The entries below contain pictures. Write out only the lines from the line with "станет игровое подразделение" up to and including the line with "ФОТОХРОМАТИЧНИ", exactly, without them.

____ Provided records

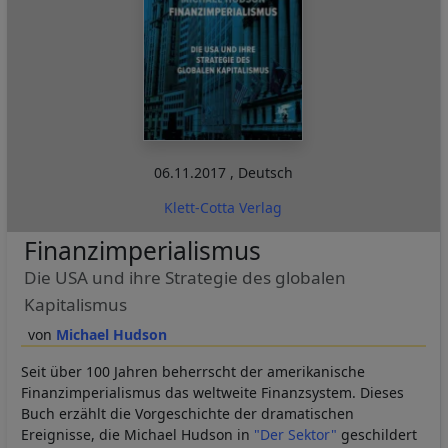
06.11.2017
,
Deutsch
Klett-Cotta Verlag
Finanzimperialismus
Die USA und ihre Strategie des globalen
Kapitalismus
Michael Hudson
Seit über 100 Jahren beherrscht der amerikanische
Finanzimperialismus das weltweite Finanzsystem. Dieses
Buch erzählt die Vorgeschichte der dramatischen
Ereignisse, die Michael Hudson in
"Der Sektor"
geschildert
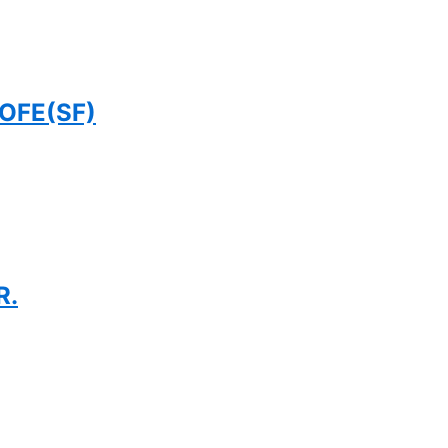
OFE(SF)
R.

________
____ Provided records

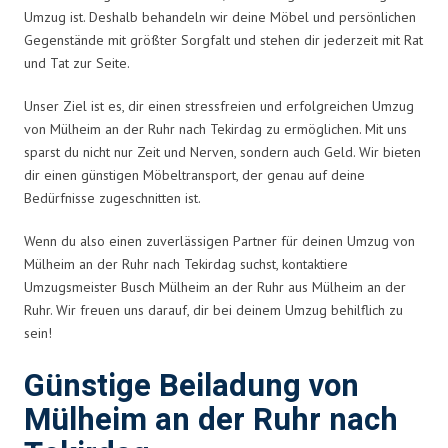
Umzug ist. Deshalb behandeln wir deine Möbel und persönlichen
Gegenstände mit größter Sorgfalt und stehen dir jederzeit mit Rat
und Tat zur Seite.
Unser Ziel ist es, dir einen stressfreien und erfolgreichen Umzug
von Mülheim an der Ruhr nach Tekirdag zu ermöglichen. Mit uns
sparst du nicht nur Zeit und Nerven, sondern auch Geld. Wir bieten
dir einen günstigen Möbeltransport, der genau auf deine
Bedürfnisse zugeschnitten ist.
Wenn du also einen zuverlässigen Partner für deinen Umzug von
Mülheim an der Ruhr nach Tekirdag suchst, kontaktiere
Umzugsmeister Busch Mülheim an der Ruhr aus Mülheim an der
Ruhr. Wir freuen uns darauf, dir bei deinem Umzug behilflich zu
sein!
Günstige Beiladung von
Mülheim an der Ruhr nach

________
____ Provided records

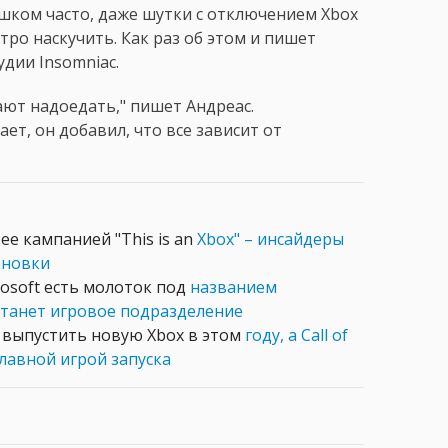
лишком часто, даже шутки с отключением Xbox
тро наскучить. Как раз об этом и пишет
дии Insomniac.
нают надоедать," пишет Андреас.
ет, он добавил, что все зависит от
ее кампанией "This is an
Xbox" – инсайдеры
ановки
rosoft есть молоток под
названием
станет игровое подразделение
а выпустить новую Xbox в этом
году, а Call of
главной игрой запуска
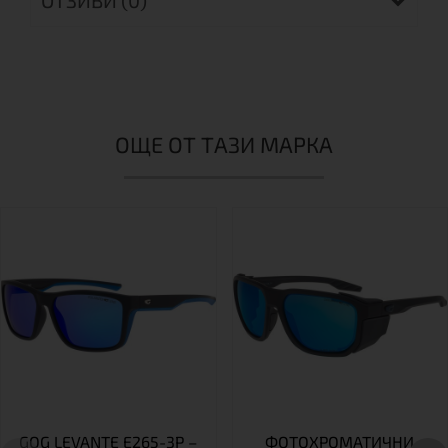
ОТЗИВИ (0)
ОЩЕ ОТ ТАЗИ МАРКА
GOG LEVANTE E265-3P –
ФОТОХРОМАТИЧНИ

________

Solution for this exercise:
станет игровое подразделение
а выпустить новую Xbox в этом
году, а Call of
главной игрой запуска
ОТЗИВИ (0)
ОЩЕ ОТ ТАЗИ МАРКА
GOG LEVANTE E265-3P –
ФОТОХРОМАТИЧНИ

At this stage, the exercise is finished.